__Data shown__.

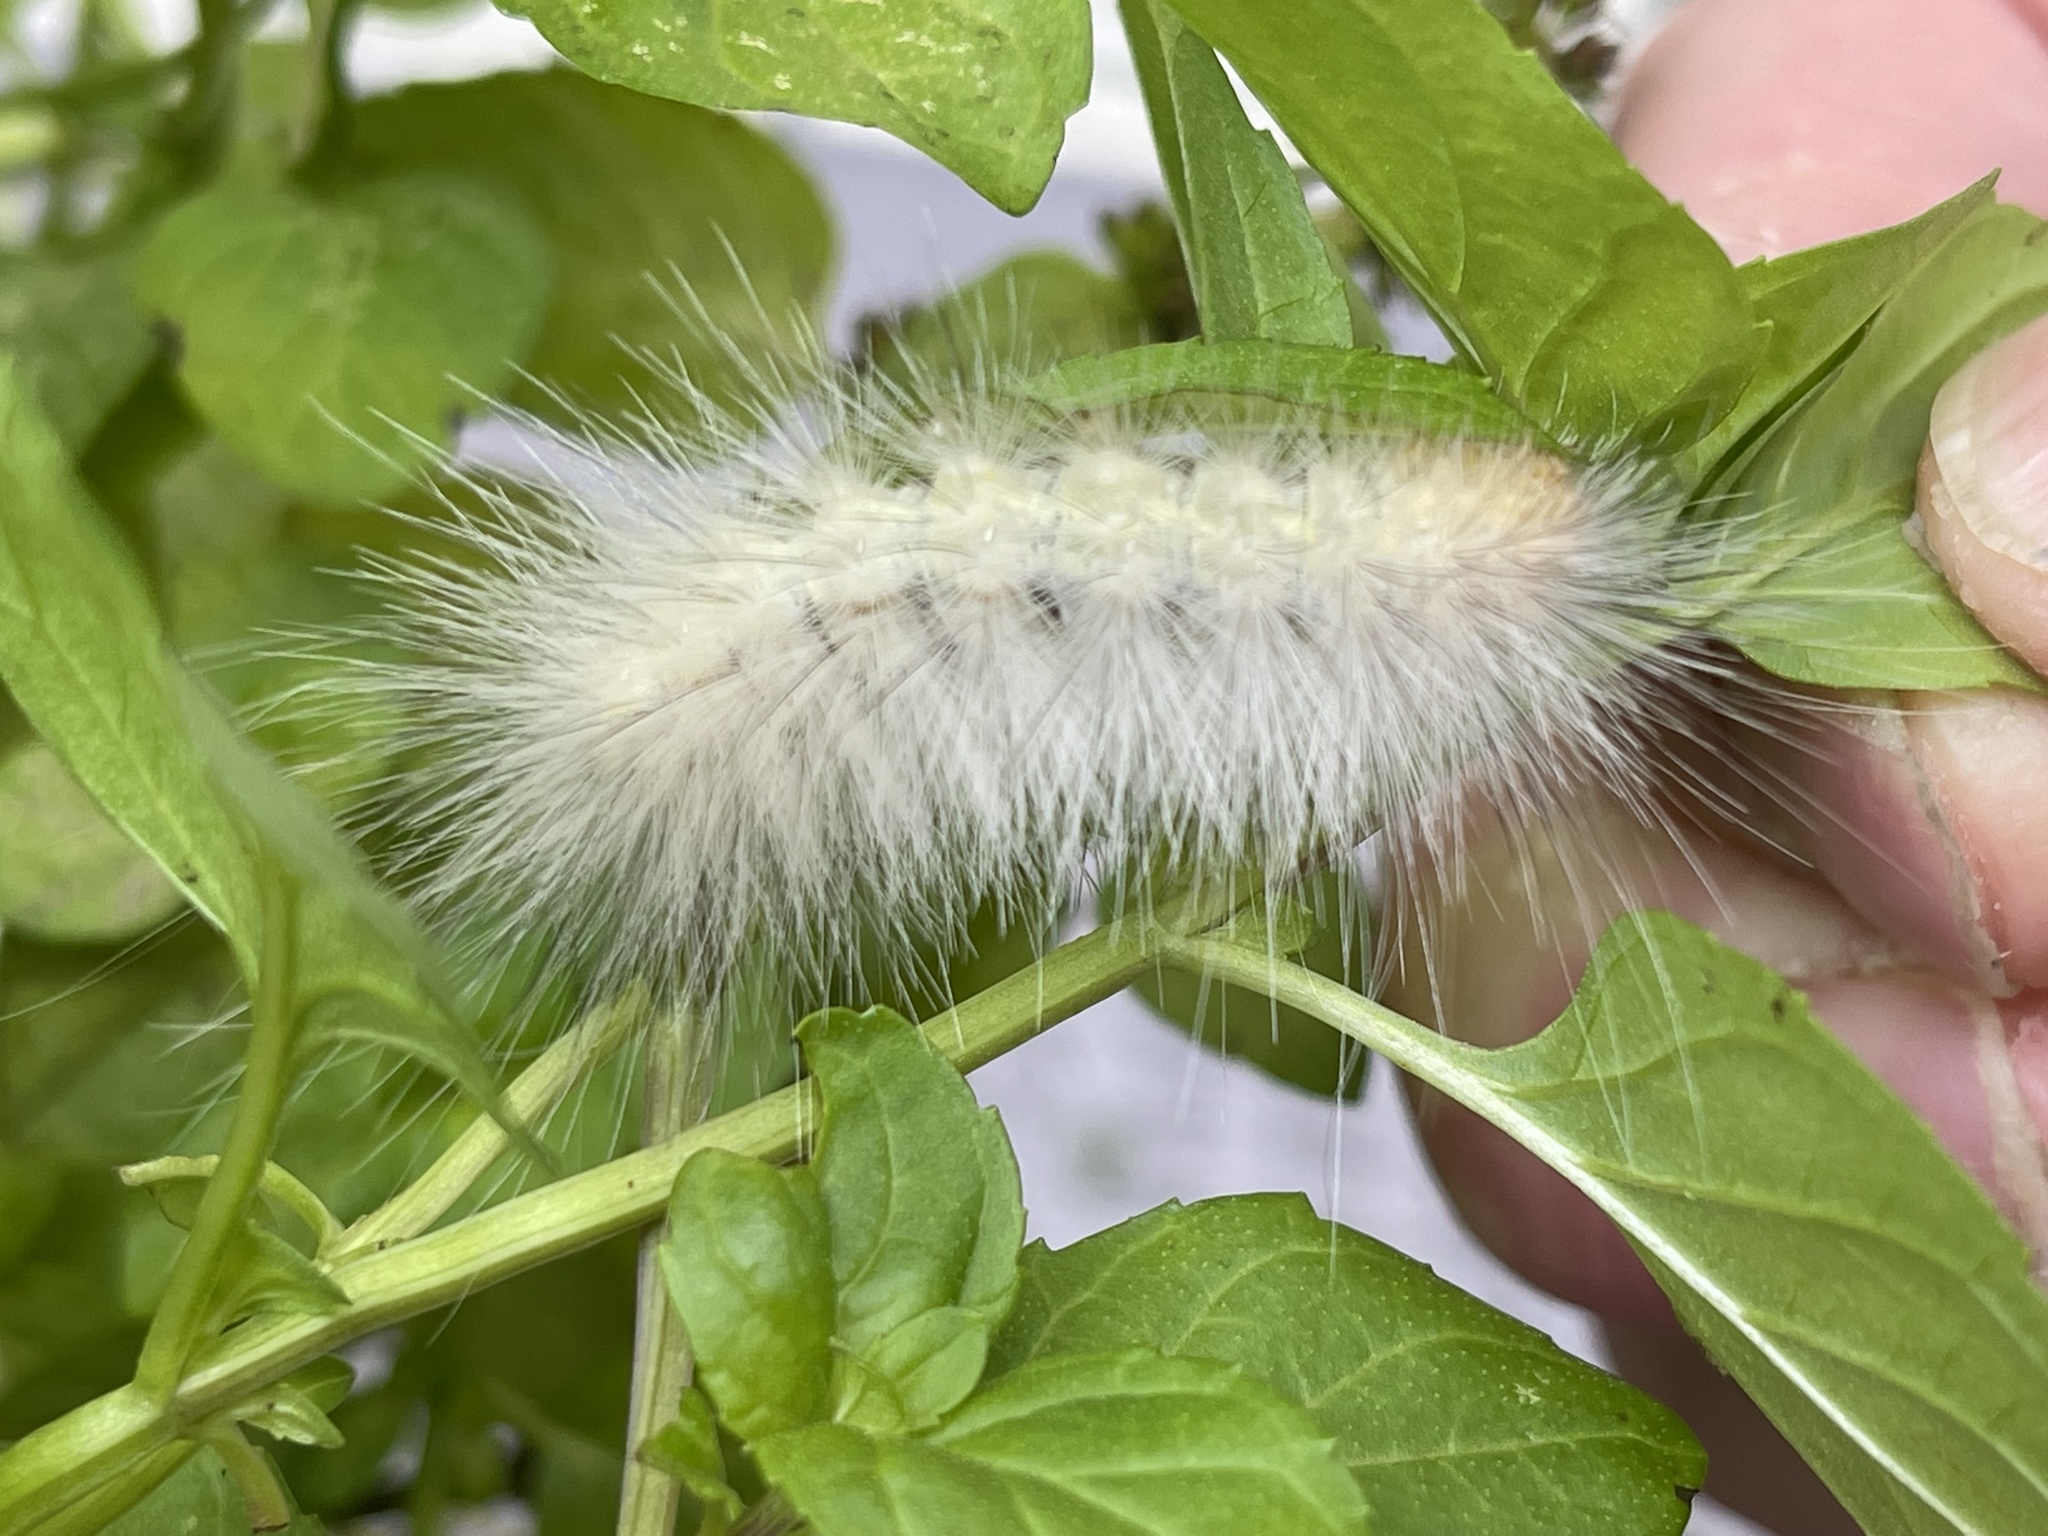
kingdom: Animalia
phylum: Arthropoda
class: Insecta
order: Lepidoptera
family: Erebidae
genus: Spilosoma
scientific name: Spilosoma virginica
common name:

__Task to carry out__. Revise the data by replacing "common name" with "vernacular name" throughout, leaving everything else unchanged. Omit the pictures from your answer.

__Exercise answer__.
kingdom: Animalia
phylum: Arthropoda
class: Insecta
order: Lepidoptera
family: Erebidae
genus: Spilosoma
scientific name: Spilosoma virginica
vernacular name:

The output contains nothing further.